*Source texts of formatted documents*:
· · ·

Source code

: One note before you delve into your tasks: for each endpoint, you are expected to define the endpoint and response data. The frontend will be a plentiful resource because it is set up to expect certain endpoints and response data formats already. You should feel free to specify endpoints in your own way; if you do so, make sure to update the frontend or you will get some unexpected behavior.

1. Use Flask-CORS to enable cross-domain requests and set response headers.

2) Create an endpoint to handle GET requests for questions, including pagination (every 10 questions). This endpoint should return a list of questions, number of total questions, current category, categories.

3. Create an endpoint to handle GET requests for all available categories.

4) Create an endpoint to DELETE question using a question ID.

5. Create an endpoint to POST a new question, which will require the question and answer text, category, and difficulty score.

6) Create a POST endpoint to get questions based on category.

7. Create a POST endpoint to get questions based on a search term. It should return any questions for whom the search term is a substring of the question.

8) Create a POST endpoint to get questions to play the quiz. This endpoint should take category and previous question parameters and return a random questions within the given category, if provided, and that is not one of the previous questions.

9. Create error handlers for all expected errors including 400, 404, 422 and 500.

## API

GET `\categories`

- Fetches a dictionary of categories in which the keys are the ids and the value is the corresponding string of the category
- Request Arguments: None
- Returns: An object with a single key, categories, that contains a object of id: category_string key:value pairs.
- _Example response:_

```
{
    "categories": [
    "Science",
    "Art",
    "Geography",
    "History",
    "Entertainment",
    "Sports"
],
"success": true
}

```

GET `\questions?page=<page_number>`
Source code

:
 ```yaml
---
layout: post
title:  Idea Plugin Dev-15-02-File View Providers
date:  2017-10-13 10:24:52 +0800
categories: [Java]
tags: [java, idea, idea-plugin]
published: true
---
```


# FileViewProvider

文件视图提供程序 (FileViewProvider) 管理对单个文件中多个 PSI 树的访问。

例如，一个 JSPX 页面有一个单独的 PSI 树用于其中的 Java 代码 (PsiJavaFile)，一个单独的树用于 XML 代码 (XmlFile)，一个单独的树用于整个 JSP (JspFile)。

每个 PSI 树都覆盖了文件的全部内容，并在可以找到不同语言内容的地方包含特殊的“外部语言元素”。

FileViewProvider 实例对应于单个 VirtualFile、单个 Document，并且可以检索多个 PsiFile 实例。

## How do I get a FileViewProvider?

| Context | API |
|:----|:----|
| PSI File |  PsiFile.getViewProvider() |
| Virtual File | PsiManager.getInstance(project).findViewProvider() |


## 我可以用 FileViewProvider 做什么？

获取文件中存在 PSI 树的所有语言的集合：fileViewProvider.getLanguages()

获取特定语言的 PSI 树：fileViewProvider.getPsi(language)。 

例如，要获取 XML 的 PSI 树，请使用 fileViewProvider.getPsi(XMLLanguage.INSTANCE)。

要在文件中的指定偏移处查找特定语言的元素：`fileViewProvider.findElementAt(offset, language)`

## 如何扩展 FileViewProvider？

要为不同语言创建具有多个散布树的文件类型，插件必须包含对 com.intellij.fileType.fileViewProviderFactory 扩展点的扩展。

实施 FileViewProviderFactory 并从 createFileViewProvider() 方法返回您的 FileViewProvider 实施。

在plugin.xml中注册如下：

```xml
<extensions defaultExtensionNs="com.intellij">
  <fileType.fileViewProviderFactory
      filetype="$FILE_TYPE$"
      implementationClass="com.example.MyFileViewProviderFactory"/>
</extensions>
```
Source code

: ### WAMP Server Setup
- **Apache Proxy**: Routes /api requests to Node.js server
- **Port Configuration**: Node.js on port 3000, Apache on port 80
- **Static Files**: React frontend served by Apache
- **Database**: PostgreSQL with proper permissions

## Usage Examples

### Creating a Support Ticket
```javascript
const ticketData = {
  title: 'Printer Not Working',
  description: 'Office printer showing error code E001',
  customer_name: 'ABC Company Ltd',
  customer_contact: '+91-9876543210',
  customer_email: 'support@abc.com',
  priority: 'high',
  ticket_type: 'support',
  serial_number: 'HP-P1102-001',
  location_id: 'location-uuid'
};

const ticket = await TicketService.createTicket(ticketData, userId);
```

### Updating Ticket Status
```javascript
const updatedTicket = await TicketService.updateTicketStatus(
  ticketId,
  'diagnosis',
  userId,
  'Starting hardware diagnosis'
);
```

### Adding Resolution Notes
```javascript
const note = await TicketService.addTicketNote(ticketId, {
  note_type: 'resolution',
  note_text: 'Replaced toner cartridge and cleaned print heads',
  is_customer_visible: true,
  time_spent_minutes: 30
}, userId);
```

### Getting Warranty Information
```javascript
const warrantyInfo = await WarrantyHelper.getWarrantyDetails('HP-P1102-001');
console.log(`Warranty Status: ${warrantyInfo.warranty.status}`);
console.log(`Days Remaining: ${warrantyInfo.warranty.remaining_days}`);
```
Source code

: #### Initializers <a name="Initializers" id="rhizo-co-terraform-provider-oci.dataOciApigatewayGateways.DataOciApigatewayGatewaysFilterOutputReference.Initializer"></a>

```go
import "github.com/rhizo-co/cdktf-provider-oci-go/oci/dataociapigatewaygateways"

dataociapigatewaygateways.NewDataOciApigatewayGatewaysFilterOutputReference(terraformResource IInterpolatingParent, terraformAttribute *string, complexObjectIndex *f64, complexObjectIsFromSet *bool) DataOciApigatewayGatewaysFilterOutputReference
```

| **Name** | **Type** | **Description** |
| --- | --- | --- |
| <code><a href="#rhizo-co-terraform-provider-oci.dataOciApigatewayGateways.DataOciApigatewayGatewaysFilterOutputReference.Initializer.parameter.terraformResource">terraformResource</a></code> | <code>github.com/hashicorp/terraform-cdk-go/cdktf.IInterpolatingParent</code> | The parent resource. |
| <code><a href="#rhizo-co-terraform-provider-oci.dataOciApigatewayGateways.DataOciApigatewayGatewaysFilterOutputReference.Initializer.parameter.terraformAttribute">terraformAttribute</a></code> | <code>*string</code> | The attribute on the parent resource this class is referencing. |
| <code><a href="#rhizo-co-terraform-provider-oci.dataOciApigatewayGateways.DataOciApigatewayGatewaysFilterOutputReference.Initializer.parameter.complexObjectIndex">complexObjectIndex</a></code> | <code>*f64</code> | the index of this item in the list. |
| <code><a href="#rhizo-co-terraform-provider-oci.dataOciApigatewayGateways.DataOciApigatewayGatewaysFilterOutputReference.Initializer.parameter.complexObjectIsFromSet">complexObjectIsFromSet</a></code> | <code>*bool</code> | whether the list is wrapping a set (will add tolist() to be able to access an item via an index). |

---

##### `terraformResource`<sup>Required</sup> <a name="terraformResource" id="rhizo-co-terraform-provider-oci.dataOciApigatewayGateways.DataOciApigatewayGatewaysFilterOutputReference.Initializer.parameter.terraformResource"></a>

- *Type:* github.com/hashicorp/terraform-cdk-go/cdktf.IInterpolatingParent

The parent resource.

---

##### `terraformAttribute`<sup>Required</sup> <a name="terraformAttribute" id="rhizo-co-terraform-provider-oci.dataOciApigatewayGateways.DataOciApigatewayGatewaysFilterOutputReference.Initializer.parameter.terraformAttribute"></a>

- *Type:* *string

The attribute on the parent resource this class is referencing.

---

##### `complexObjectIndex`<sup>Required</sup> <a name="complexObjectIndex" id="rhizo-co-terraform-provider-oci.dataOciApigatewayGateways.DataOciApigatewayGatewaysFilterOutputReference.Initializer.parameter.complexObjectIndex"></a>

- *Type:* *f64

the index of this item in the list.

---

· · ·

*Action item*: Copy every line of the data that holds the string "TicketService".

*Response for this exercise*:
const ticket = await TicketService.createTicket(ticketData, userId);
const updatedTicket = await TicketService.updateTicketStatus(
const note = await TicketService.addTicketNote(ticketId, {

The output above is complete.